Sierra Nevada experts will tailor signal-processing computer hardware and software to the sense capabilities and the individual UAV performance limitations on avoid maneuvers. Sierra Nevada Corp. is perhaps best known for developing and producing the Pentagon's Joint Counter Radio-Controlled Improvised Explosive Device Electronic Warfare (JCREW), which are electronic jammers designed to prevent detonation of radio-controlled improvised explosive devices (IEDs).

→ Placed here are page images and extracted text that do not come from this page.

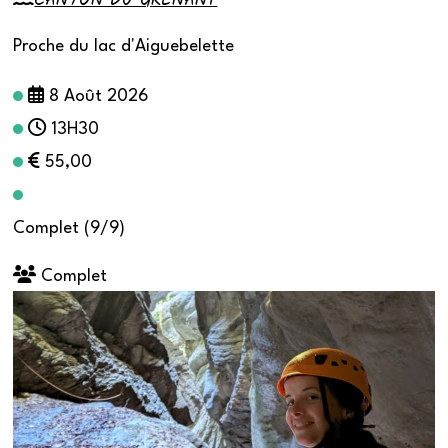
Proche du lac d'Aiguebelette
8 Août 2026
13H30
55,00
Complet (9/9)
Complet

Sierra Nevada engineers may use the radar system electro-optical, and infrared sensors aboard the Fire Scout and Shadow UAVs to address part of the of air targets sense requirements, yet they may not exceed 10 to 15 additional pounds total weight, or consume more than 300 Watts average (500 Watts peak) of power to provide additional capability.

Navy researchers want Sierra Nevada to develop a sense system to provide situational awareness of all cooperative and non-cooperative aircraft operating in the vicinity of the UAV; algorithms and software to process sensor data to produce avoid maneuvers; and collision-avoidance capability based on processed sense information and avoid algorithms.